■ WHAT TO WORK ON
Continue the article on the novel JK Haru Is a Sex Worker in Another World from the point where it stops.

■ EXCERPT PROVIDED
-----
- First novel volume cover

JKハルは異世界で娼婦になった (JK Haru wa Isekai de Shōfu ni Natta)
- Genre: Isekai
- Written by: Kō Hiratori
- Published by: Shōsetsuka ni Narō
- Original run: October 26, 2016 – August 2, 2017
- Written by: Kō Hiratori
- Illustrated by: shimano
- Published by: Hayakawa Publishing
- English publisher: NA: J-Novel Club;
- Imprint: Hayakawa Bunko JA
- Original run: December 6, 2017 – December 4, 2019
- Volumes: 2
- Written by: Kō Hiratori
- Illustrated by: J-ta Yamada
- Published by: Shinchosha
- English publisher: NA: Seven Seas Entertainment;
- Imprint: Bunch Comics
- Magazine: Manga Ōkoku
- Original run: June 14, 2019 – September 22, 2023
- Volumes: 7
- Anime and manga portal

= JK Haru Is a Sex Worker in Another World =

Japanese novel series

JK Haru Is a Sex Worker in Another World (JKハルは異世界で娼婦になった, JK Haru wa Isekai de Shōfu ni Natta) is a Japanese novel by Kō Hiratori, first published in Japan as a web novel from October 2016 to August 2017 on the website Shōsetsuka ni Narō. It was later acquired by Hayakawa Publishing, who published it in December 2017 with cover art by shimano. The novel follows the high school student Haru Koyama, who is transported to another world after her death, where she begins work as a sex worker.

A second volume titled JK Haru Is a Sex Worker in Another World: Summer, which is a collection of several short stories that complement the main story, was published in December 2019. The novel has also been adapted into a manga series, illustrated by J-ta Yamada.

== Plot ==
The Japanese high school student Haru Koyama and her male classmate Seiji Chiba are killed in a traffic accident and are teleported to another world together. While Chiba becomes an adventurer and goes out to slay monsters, Haru discovers that women aren't allowed to have special powers in the new world, so she decides to make a living as a sex worker.

== Characters ==
- Haru Koyama (小山ハル, Koyama Haru)
-----
■ SUPPLIED ENTRIES
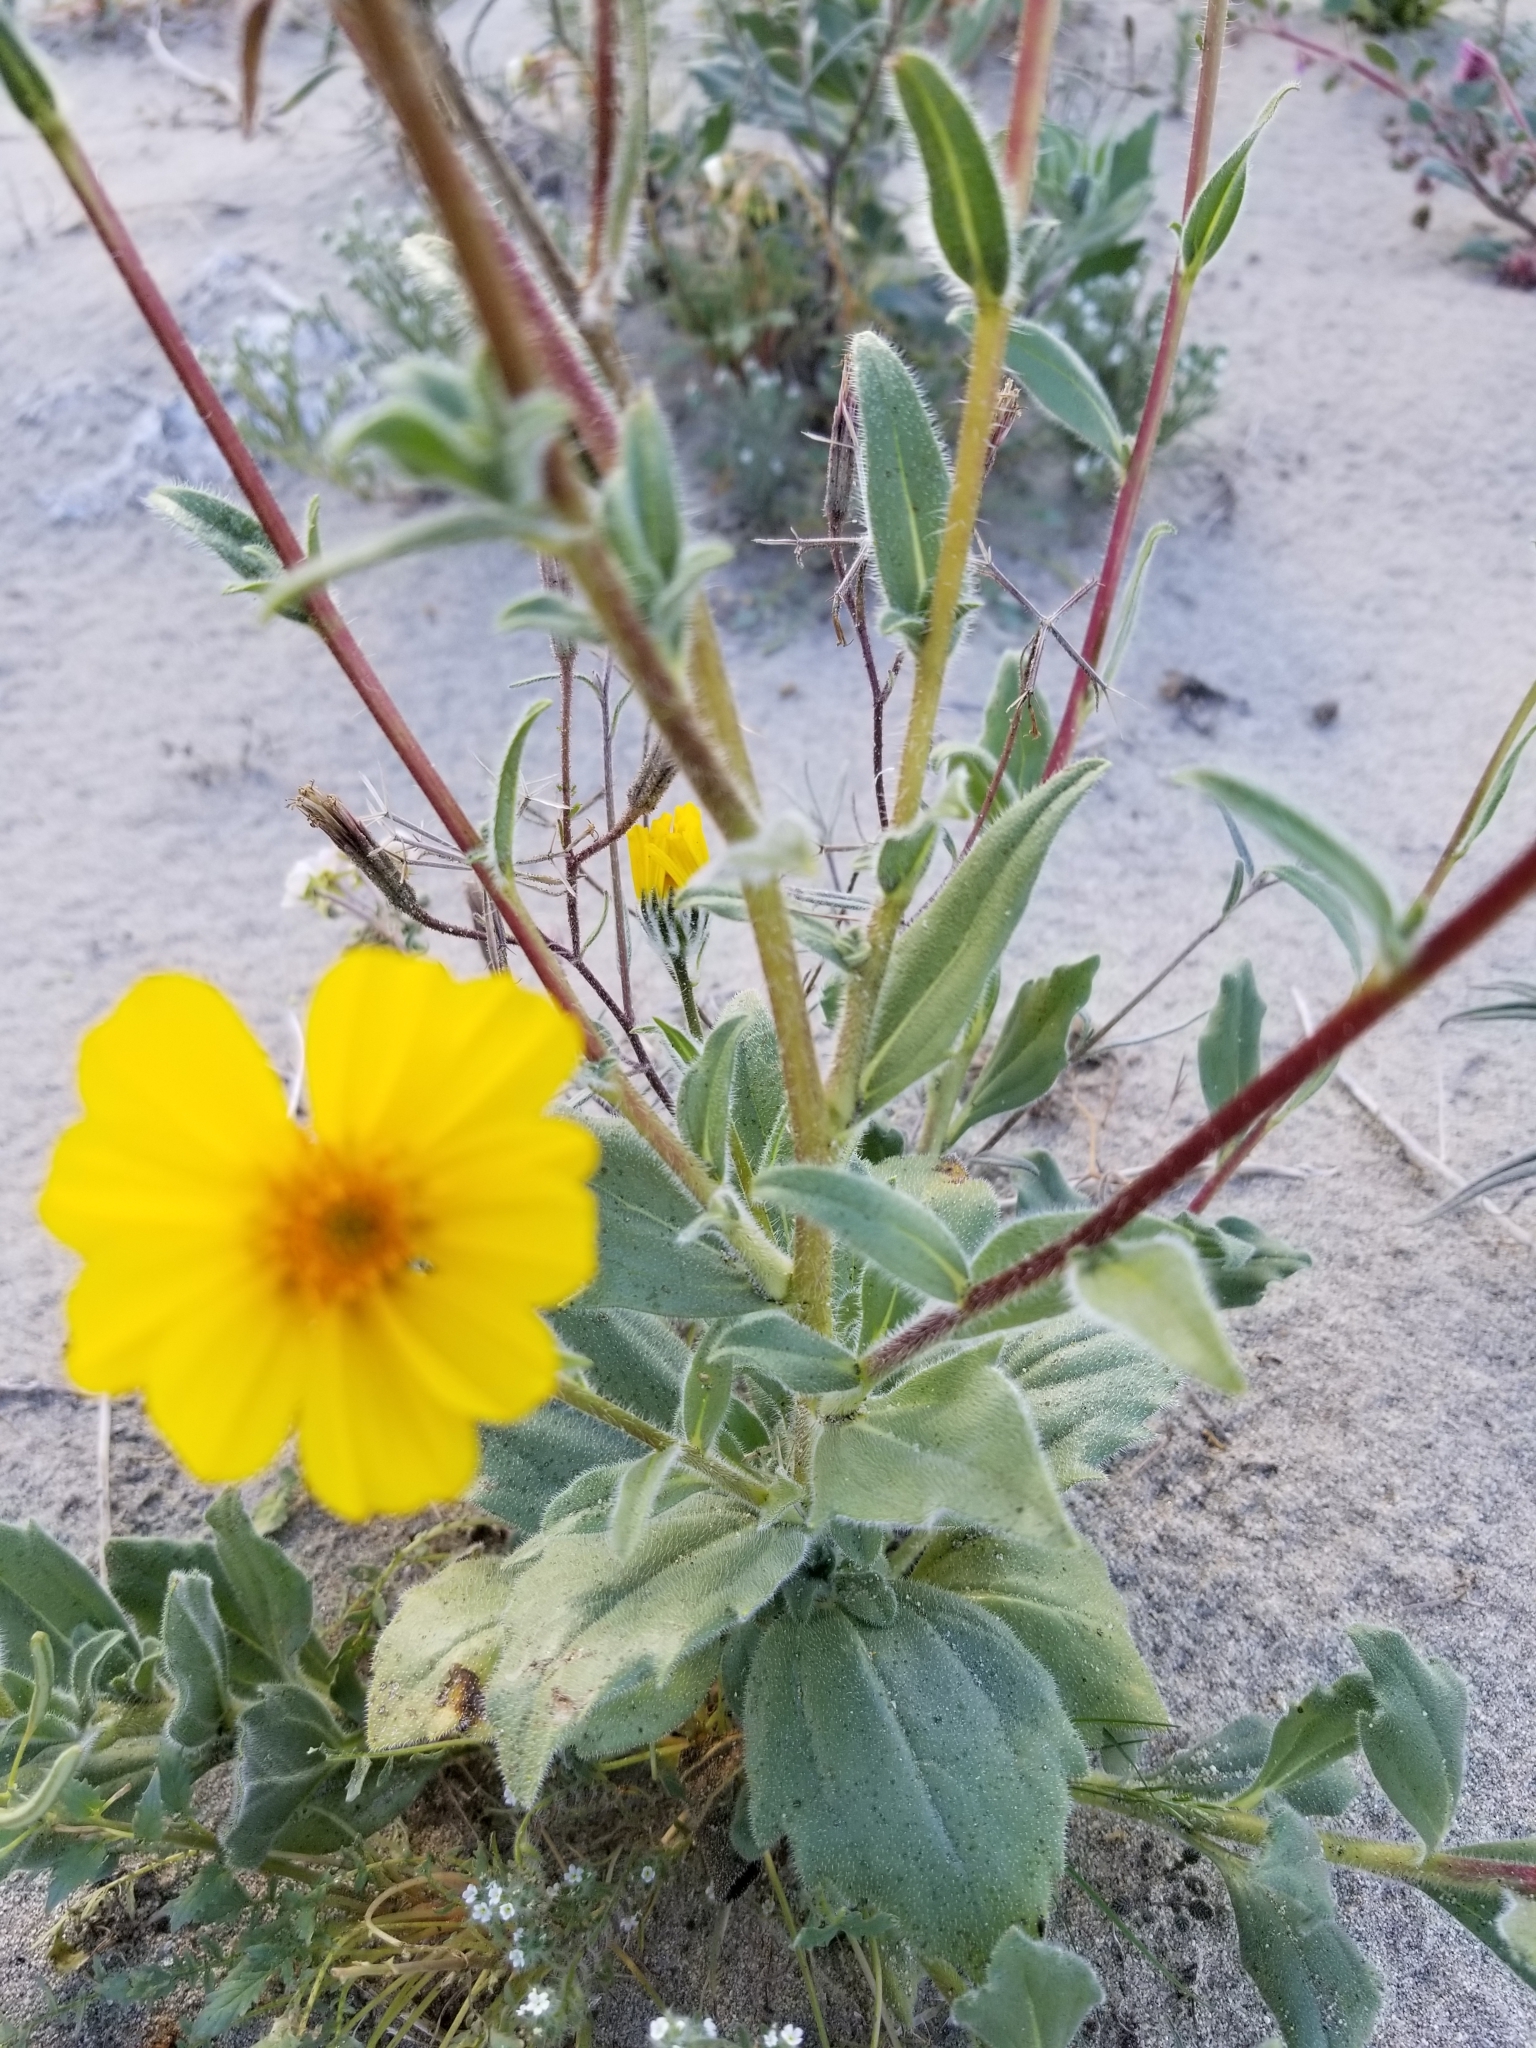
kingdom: Plantae
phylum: Tracheophyta
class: Magnoliopsida
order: Asterales
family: Asteraceae
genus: Geraea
-----
■ ANSWER FOR THE TASK
A popular 17-year-old high school girl who died and got transported to another world upon being hit by a truck. Afterward, lacking an education in this world and seemingly not having any special powers, she finds that her only career options are becoming a slave or working as a prostitute at a brothel; she chooses the latter. Although facing constant struggle in this medieval world where women are treated as second-class citizens, she tries her best to stay positive and make the most of her situation.
In the side story, immediately after giving birth to the Demon King's child, she returns to her original world. She lives an ordinary life with no memory of the other world, yet she suffers from vague, lingering traces of her experiences there. Ultimately, she regains her memories and abilities, returns to the other world, reunites with her five-year-old daughter, and lives as a singer.

== Media ==
JK Haru Is a Sex Worker in Another World is written by Kō Hiratori. It started as a web novel on the website Shōsetsuka ni Narō in October 2016. In December 2017, it was acquired by Hayakawa Publishing, who published it in print with cover art by shimano. In North America, the publisher J-Novel Club licensed the series and published it as an e-book in English.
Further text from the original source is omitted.